Laboratory evolution of a fungal unspecific peroxygenase to elucidate the structural and functional relationship

Fungal unspecific peroxygenases (UPOs, EC 1.11.2.1) are heme thiolate enzymes classified into two families - long and short UPOs - that combine peroxidase and peroxygenase activity. UPOs, which are naturally secreted by Ascomycota, Basidiomycota, and Oomycota, can be used in biocatalytic oxyfunctionalization reactions using hydrogen peroxide as a co-substrate for the production of specialty chemicals. However, despite the basic robustness of these secreted heme enzymes, higher process stability and activity for preferred substrates are still desired. The best-studied enzyme to date, PaDa-I (a large UPO derived from AaeUPO by laboratory evolution), was generated by various mutations throughout the enzyme and showed increased peroxidase and peroxygenase activity. In our study, we randomly introduced several uncharacterized mutations into a short UPO derived from Podospora anserina (PanUPO). Our high-throughput screening methods using standard colorimetric UPO assays revealed ten interesting variants.
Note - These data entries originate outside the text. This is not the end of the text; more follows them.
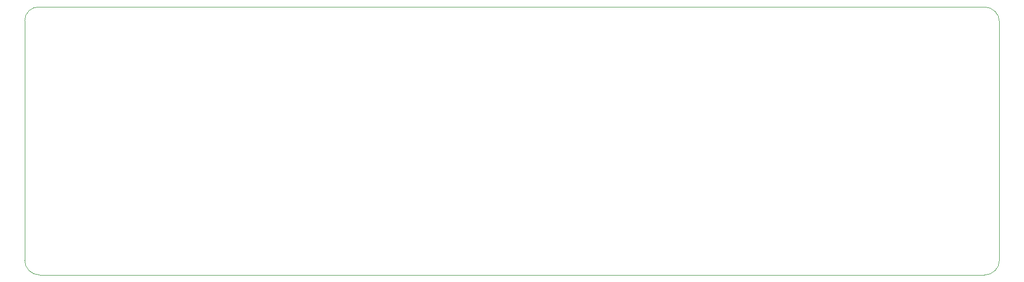
<source format=gbr>
%TF.GenerationSoftware,KiCad,Pcbnew,7.0.1-0*%
%TF.CreationDate,2023-07-27T20:08:03-04:00*%
%TF.ProjectId,Segway V3,53656777-6179-4205-9633-2e6b69636164,V1*%
%TF.SameCoordinates,Original*%
%TF.FileFunction,Profile,NP*%
%FSLAX46Y46*%
G04 Gerber Fmt 4.6, Leading zero omitted, Abs format (unit mm)*
G04 Created by KiCad (PCBNEW 7.0.1-0) date 2023-07-27 20:08:03*
%MOMM*%
%LPD*%
G01*
G04 APERTURE LIST*
%TA.AperFunction,Profile*%
%ADD10C,0.100000*%
%TD*%
G04 APERTURE END LIST*
D10*
X73660000Y-144780000D02*
X73652769Y-103796051D01*
X240000000Y-104000000D02*
G75*
G03*
X237460000Y-101460000I-2540000J0D01*
G01*
X76180000Y-101460000D02*
X237460000Y-101460000D01*
X237460000Y-147320000D02*
G75*
G03*
X240000000Y-144780000I0J2540000D01*
G01*
X76180000Y-101460000D02*
G75*
G03*
X73652769Y-103796051I-183950J-2336050D01*
G01*
X240000000Y-104000000D02*
X240000000Y-144780000D01*
X73660000Y-144780000D02*
G75*
G03*
X76200000Y-147320000I2540000J0D01*
G01*
X237460000Y-147320000D02*
X76200000Y-147320000D01*
M02*

</source>
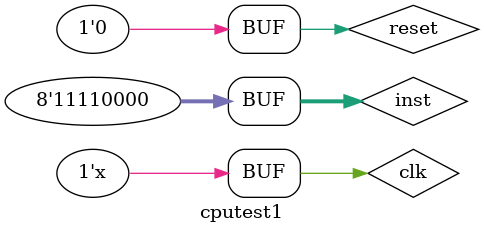
<source format=v>
`timescale 1ns / 1ps


module cputest1;

	// Inputs
	reg clk;
	reg reset;
	reg [7:0] inst;

	// Outputs
	wire [0:0] Y;
	wire [3:0] PC;
	wire [3:0] MAR;
	wire [7:0] MBR;
	wire [7:0] signal;
	// Instantiate the Unit Under Test (UUT)
	CPU uut (
		.clk(clk), 
		.reset(reset), 
		.inst(inst), 
		.Y(Y), 
		.PC(PC), 
		.MAR(MAR), 
		.MBR(MBR),
		.signal(signal)
	);

	initial begin
		// Initialize Inputs
		clk = 0;
		reset = 1;
		#10 inst = 0;
	end
		

	
	
always #10 clk = ~clk;

	initial begin
	inst = 8'b1;
	#15 reset = 1;
   #15 reset = 0;
	#15 inst = 8'b1111_0000;
	end

endmodule


</source>
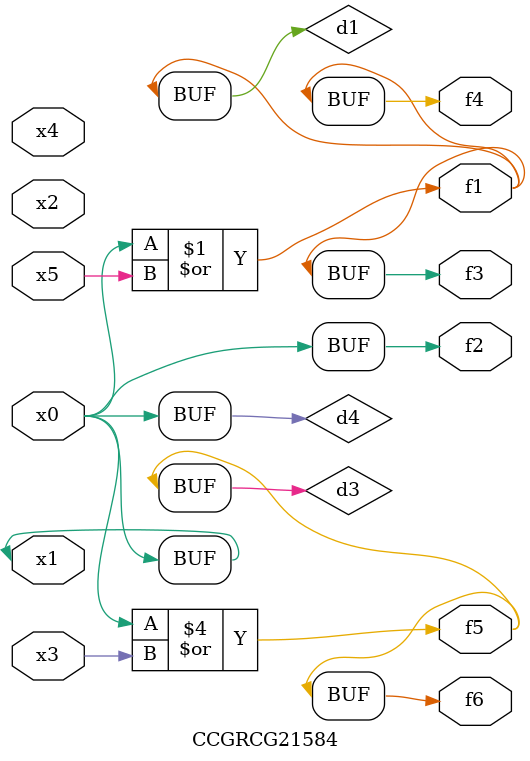
<source format=v>
module CCGRCG21584(
	input x0, x1, x2, x3, x4, x5,
	output f1, f2, f3, f4, f5, f6
);

	wire d1, d2, d3, d4;

	or (d1, x0, x5);
	xnor (d2, x1, x4);
	or (d3, x0, x3);
	buf (d4, x0, x1);
	assign f1 = d1;
	assign f2 = d4;
	assign f3 = d1;
	assign f4 = d1;
	assign f5 = d3;
	assign f6 = d3;
endmodule

</source>
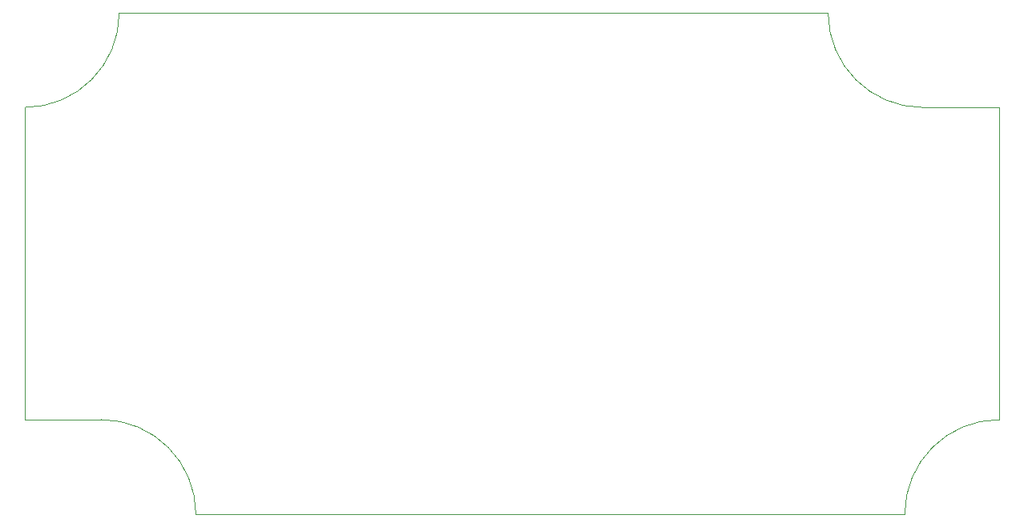
<source format=gbr>
%TF.GenerationSoftware,KiCad,Pcbnew,(5.1.9)-1*%
%TF.CreationDate,2021-01-18T22:58:22-06:00*%
%TF.ProjectId,TempPCB11,54656d70-5043-4423-9131-2e6b69636164,rev?*%
%TF.SameCoordinates,Original*%
%TF.FileFunction,Profile,NP*%
%FSLAX46Y46*%
G04 Gerber Fmt 4.6, Leading zero omitted, Abs format (unit mm)*
G04 Created by KiCad (PCBNEW (5.1.9)-1) date 2021-01-18 22:58:22*
%MOMM*%
%LPD*%
G01*
G04 APERTURE LIST*
%TA.AperFunction,Profile*%
%ADD10C,0.050000*%
%TD*%
G04 APERTURE END LIST*
D10*
X50000000Y-93000000D02*
X58100000Y-93000000D01*
X144900000Y-60000000D02*
X153000000Y-60000000D01*
X144900000Y-60000000D02*
G75*
G02*
X134900000Y-50000000I0J10000000D01*
G01*
X68100000Y-103000000D02*
G75*
G03*
X58100000Y-93000000I-10000000J0D01*
G01*
X50000000Y-60000000D02*
G75*
G03*
X60000000Y-50000000I0J10000000D01*
G01*
X153000000Y-93000000D02*
G75*
G03*
X143000000Y-103000000I0J-10000000D01*
G01*
X153000000Y-60000000D02*
X153000000Y-93000000D01*
X68100000Y-103000000D02*
X143000000Y-103000000D01*
X50000000Y-60000000D02*
X50000000Y-93000000D01*
X60000000Y-50000000D02*
X134900000Y-50000000D01*
M02*

</source>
Two of them (11B4 and 19D10) showed increased peroxidase activity (substrate: ABTS, Figure 1 A). Variant 11B4 showed increased activity and 19D10 was more active but also more stable at hydrogen peroxide concentrations of 1.0, 2.0, and 5.0 mM. A mutation identified in variant 19B8 increased peroxygenase activity (substrate: naphthalene, Figure 1 B). These three newly identified PanUPO variants expand the repertoire of UPOs for biocatalysis in order to evaluate their industrial use and also improve our understanding of the structure/function relationship for this diverse toolbox of multipurpose oxidative enzymes.